Was promoted to Engineering Team Lead in late 2014. Involved at important stages in design and development of the PYLON for Facebook Topic Data product. Technologies used include -
Imagini Europe Limited, London, UK
(December 2010 - September 2011)
Designation - Back-End Developer
Working on Data Warehousing solutions using NoSql technologies. Key player in build, maintenance and use of the following solutions, standalone or in conjunction with each other -
- Cassandra – Primary Data-store
- Over 4 TB of data that is used for real-time access and analytics
- Hadoop - Main analytics engine
MSc - Computer Science [Awarded Distinction]
(Sept 2009 - Sept 2010)
School of Informatics, University of Edinburgh (Edinburgh, U.K.)
Specialization Modules -
- Design & Analysis of Parallel Algorithms
- Advance Databases
- Distributed Systems
- Parallel Programming Languages & Systems
- Human Computer Interaction
- Compiler Optimisation
- Text Technologies & Information Retrieval
- Querying & Storing XML
Course work -
- Dissertation - Join algorithms using Map/Reduce - Evaluated existing join algorithms used in contemporary systems that use Map/Reduce. Designed two new algorithms for multi-way joins. Properties like selectivity factor of a join were exploited in design of the algorithms. The project was implemented using Hadoop and HDFS. The coding was entirely done in Java. The evaluation was done based on speed-up, scale-up and network I/O. The thesis was awarded distinction and is available for download from the University website here
- Advanced Databases - Extended the query engine of a home grown database to implement External Sort and Merge join algorithms. I managed to secure 100% in the coursework and the work was appreciated to be the best amongst the batch.
- Information Retrieval - Developed a web crawler (using Python) capable of harvesting a set of hyper-linked news stories from a web-server. Implemented content-extraction algorithm using plateau-based method. Also implemented near-duplicate detection feature using SimHash algorithm. Also developed a system for searching images based on keywords (tags). Implemented exact-match, best-match and pseudo-relevance feedback algorithm.
- Querying and Storing XML - Implemented an algorithm for updating XML via Relational Databases with 2 other collaborators. The project involved incrementally updating recursively stored XML, stored in an existing relational database, as opposed to previous approaches that shred the entire XML document into a newly created database of a newly designed schema.
- Distributed Systems - Implemented a simulation of Chandy-Lamport snapshot algorithm which is used in distributed systems for recording a consistent global state of an asynchronous system.
Previous Work Experience
Microsoft India (R&D) Private Limited, Hyderabad, India
(June 2007 - April 2009)
Designation - Software Development Engineer
All projects involved work on Microsoft Technology Stack. Almost all the coding was done in C# and all projects used Visual Studio Team Suite.

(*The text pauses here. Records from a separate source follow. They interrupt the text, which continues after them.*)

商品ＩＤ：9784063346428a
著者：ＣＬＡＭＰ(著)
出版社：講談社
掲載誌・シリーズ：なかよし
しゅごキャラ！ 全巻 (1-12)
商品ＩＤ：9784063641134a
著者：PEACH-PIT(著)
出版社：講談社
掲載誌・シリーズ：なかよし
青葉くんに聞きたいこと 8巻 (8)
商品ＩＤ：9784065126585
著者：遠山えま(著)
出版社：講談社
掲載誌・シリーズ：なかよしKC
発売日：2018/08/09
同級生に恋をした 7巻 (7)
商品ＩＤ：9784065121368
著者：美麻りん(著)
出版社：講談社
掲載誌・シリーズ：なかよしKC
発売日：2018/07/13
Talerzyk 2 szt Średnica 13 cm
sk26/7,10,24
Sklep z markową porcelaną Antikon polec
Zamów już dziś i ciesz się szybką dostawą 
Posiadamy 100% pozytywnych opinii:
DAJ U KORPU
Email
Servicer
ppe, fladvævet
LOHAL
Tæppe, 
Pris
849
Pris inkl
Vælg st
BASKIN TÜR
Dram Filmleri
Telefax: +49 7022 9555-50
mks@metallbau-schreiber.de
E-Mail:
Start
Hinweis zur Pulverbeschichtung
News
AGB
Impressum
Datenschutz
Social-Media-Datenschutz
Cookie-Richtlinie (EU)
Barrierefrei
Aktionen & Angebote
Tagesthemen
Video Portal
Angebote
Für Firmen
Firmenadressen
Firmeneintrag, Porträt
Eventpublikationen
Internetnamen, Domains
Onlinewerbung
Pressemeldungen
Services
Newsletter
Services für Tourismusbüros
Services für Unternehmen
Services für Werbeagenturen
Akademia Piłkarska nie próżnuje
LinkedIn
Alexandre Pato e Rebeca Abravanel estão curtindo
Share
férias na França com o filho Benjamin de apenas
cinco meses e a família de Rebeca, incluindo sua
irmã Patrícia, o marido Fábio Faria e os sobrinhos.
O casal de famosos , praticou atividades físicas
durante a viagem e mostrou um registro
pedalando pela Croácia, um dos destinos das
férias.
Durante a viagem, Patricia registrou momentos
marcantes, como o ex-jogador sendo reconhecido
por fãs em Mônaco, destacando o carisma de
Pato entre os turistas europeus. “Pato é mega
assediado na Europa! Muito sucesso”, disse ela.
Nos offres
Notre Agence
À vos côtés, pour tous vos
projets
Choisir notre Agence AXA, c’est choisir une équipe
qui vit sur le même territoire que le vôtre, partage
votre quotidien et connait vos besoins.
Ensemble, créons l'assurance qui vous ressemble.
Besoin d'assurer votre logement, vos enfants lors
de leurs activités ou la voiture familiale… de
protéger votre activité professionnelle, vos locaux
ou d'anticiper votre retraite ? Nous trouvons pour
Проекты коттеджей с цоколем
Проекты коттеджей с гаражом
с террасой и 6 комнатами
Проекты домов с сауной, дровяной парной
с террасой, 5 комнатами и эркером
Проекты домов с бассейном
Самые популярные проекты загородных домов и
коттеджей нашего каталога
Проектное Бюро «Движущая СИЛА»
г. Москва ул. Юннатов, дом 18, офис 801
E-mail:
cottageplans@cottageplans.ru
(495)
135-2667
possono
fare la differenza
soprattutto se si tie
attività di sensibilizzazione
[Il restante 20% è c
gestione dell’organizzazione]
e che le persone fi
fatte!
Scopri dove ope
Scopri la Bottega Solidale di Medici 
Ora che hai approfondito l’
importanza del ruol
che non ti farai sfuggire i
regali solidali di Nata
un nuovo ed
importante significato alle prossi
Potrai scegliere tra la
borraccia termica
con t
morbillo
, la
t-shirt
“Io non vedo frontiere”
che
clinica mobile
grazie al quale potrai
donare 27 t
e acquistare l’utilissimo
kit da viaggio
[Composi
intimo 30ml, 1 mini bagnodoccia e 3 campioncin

B.Tech - Computer Science Engineering
(July 2003 - May 2007)
Amrita School of Engineering, Amrita Vishwa Vidyapeetham (Coimbatore, India)
- Scored cumulative grade point average of 9.1 (on 10)
- Won Best Student Project award for a project on Machine Translation as part of my final year student project. The application translates given input text in English to Hindi with acceptable levels of accuracy.
Non-Technical Work Experience
Indian School of Business
(June 2009 - August 2009)
Designation - Associate, Admissions and Financial Aid
- Worked on strengthening the e-marketing initiative for the Admissions Team.
- Co-ordinated implementation of new CRM system.
Richmond Place University Accommodation
(March 2010 - Sept 2010)
Designation - House Assistant
- Assisting the warden in maintaining discipline and decorum.
- Organizing and managing social events for the residents.